Comparative studies show poor correlation between the magnitudes of large and small vessel responses in different subject populations (Hansell et al 2004), which is perhaps not surprising if we consider the mechanisms likely to underlie dilation in the two vessel types. Assuming that all endothelial cells release EDRFs continuously, local accumulation of these factors during the period of arterial occlusion should have similar dilator consequences in large and small vessels once the normal pressure gradient is re-established. In conduit vessels, however, the increased volume flow will be accompanied by a high rate of shear stress on the endothelium that will increase local EDRF release further. As flow velocity is much lower in the microcirculation, shear stress is not likely to generate factor release at that site. A second complicating factor arises from the fact that cessation of blood flow through a tissue results in local accumulation of dilator metabolites (see Chapter 6, p. 67). Depending on the metabolic rate of the tissue and the duration of arterial occlusion, metabolic dilation in the microcirculation may, therefore, act additively with EDRFs.
Endothelial turnover
The endothelium is turning over continually, with dying cells being shed into the circulation and being replaced by new cells that originate from circulating bone marrow-derived progenitors.
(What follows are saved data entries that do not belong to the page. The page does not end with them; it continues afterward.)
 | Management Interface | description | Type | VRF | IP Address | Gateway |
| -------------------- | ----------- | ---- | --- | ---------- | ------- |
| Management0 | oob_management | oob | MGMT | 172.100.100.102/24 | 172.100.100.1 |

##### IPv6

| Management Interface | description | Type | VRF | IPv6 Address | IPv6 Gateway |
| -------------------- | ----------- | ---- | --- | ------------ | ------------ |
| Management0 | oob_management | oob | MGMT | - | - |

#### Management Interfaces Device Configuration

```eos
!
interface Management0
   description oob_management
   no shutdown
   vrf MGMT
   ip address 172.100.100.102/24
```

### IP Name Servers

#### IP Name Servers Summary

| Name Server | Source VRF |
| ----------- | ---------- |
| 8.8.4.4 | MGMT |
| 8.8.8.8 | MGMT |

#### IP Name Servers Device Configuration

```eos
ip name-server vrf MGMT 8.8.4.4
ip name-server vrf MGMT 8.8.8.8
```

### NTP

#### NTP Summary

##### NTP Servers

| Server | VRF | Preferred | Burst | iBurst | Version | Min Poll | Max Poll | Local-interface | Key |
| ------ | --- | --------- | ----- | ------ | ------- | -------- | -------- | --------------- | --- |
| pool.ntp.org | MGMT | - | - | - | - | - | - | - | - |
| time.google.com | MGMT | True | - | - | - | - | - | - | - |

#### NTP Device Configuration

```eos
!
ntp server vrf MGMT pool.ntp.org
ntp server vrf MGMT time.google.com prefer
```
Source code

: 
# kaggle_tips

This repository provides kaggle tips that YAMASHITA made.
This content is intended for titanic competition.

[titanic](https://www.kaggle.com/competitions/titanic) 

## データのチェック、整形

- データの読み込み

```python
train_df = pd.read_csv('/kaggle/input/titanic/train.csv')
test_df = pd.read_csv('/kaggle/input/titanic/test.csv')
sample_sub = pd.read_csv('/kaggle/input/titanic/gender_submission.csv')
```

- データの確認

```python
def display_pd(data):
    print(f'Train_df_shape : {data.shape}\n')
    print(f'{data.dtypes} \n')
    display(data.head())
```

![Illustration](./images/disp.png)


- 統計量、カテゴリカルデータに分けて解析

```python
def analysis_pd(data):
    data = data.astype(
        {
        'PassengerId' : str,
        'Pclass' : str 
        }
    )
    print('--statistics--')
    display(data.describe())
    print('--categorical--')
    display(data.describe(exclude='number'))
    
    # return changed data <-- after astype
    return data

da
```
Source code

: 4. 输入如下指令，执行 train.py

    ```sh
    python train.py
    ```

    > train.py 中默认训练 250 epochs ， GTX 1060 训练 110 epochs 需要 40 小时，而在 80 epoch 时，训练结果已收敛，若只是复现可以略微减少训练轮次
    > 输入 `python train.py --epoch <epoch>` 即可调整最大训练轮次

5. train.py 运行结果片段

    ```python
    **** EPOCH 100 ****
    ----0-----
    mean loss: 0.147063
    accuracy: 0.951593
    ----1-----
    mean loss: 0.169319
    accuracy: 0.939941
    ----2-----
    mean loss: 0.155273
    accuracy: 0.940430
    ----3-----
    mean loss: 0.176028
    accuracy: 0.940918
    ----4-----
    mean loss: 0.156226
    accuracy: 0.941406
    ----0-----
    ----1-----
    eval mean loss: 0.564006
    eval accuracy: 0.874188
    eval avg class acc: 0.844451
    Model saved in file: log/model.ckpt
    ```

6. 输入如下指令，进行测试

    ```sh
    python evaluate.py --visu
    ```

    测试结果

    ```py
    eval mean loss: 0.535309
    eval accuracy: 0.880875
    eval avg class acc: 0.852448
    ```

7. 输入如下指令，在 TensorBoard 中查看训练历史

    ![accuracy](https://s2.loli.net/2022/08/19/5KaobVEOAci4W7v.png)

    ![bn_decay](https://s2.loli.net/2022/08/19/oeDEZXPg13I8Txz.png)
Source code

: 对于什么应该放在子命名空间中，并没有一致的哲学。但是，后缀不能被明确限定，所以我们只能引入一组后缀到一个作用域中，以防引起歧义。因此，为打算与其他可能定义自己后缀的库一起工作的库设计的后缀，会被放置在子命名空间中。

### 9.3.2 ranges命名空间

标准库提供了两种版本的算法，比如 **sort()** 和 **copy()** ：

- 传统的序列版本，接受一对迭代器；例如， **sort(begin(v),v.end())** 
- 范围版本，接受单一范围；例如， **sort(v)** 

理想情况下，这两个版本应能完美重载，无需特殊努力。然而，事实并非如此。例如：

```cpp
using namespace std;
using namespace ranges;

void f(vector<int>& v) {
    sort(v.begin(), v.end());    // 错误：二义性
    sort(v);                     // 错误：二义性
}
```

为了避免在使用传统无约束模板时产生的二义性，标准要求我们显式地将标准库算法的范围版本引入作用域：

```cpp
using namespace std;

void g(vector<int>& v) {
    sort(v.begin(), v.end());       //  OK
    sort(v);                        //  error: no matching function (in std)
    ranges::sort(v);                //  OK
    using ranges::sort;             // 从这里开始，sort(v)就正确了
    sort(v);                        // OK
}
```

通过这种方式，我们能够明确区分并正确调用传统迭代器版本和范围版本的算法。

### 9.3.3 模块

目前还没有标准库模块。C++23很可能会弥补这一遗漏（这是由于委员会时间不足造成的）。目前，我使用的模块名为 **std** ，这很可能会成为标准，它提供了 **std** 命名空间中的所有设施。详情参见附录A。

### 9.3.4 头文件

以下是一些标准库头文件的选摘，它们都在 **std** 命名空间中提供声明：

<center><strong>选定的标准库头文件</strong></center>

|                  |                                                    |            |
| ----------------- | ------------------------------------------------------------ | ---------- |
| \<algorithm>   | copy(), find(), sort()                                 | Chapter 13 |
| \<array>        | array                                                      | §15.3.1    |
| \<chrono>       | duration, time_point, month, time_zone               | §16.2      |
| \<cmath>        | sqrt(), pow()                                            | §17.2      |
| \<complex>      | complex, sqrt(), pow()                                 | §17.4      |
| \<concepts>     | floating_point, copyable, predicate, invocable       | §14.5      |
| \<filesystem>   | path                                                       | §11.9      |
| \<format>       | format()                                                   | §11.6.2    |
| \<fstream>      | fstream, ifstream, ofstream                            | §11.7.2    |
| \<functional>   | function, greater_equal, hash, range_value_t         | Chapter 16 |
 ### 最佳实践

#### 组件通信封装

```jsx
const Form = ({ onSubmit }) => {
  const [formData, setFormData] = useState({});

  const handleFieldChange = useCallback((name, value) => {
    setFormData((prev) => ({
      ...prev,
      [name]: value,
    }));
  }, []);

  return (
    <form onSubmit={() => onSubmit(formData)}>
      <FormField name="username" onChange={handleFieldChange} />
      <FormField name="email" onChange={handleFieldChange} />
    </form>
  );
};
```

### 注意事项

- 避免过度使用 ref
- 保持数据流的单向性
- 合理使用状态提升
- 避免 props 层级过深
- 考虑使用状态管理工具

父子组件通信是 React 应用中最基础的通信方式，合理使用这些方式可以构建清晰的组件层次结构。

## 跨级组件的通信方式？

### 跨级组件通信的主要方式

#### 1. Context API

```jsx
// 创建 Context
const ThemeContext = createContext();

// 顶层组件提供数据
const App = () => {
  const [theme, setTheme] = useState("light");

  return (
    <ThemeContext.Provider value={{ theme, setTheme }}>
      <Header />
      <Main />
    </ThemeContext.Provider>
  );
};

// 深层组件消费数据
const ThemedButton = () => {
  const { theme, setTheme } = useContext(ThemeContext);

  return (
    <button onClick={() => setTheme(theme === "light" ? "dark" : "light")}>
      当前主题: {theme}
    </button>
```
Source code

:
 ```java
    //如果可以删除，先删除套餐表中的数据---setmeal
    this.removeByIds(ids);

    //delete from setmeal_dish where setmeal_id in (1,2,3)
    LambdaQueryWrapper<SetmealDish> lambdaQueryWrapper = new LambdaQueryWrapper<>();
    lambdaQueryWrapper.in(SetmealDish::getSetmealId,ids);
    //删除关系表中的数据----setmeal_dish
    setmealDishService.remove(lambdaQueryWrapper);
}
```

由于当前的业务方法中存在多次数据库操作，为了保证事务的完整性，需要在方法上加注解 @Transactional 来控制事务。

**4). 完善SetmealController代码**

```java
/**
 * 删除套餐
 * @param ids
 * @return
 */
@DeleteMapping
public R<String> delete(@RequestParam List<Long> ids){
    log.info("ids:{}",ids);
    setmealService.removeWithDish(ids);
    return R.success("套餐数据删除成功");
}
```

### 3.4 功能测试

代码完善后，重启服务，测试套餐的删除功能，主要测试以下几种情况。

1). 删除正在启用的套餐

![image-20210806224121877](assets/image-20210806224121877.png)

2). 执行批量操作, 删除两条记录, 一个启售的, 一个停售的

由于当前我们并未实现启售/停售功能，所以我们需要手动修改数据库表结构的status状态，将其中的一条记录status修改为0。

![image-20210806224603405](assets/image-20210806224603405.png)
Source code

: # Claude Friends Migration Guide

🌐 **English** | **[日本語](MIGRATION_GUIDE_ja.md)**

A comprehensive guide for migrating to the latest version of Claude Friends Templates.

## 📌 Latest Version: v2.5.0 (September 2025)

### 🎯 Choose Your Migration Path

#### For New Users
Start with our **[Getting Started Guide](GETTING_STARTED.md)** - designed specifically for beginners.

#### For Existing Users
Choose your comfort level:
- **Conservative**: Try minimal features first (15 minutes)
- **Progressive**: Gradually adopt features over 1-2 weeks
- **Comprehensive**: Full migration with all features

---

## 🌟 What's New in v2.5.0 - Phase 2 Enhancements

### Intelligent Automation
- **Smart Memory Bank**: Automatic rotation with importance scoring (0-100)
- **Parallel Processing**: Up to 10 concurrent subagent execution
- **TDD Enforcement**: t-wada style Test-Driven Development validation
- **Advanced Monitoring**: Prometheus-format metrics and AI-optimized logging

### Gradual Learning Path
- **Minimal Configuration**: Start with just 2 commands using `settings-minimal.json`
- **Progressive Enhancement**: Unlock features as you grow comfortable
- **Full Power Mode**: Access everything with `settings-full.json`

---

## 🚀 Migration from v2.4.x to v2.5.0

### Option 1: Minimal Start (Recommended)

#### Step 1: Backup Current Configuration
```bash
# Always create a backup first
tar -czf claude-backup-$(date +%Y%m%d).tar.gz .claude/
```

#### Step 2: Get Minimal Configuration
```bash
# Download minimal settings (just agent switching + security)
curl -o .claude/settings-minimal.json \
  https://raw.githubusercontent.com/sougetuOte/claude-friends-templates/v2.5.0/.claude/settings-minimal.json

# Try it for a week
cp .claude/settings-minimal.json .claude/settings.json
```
These processes may provide additional indices by which the functional status of the endothelium can be assessed at a whole-body level. On the one hand, large numbers of dislodged endothelial cells in the blood stream could indicate reduced viability, consistent with reduced EDRF function. A number of studies have reported elevated numbers of circulating endothelial cells (CECs) in various disease states associated with other evidence of reduced endothelial dilator capacity, including hypertension and diabetes. Conversely, it could be argued that rapid cell turnover would lower the average age of the endothelial population and so reduce the proportion of old, metabolically sub-optimal cells. This possibility is consistent with observations that CECs rise in parallel with endothelial dilator capacity in healthy subjects during aerobic training (see Chapter 11, p. 134).
CEC numbers alone, therefore, provide only ambiguous information on endothelial status and additional markers of endothelial viability must be used concomitantly in order to decide whether high CEC values denote healthy or unhealthy endothelium. One marker that may be useful is Von Willebrand factor, which is released from endothelial cells in response to inflammatory stimuli. Von Willebrand factor levels appear to be elevated in at least most pathological situations where CEC numbers are increased. By contrast, the one study that has compared these parameters with fitness levels in healthy subjects (O’Sullivan 2003) found that the rise in CECs associated with training was not linked to any change in plasma Von Willebrand levels.
Assessment of nitric-oxide involvement in endothelial control of local conductance
Release of nitric oxide
It can be anticipated that NO released from endothelium will diffuse into the bloodstream as well as into the vascular wall, so that plasma levels of NO could provide an index of endothelial dilator function. Detection of NO itself is not practicable, since the NO molecule is metabolized too rapidly to allow blood sampling and assay. However, the main breakdown product of NO, nitrite ion, is stable and recent studies have demonstrated good correlation between serum nitrite levels and other markers of NO-dependent dilation (Rassaf et al 2006).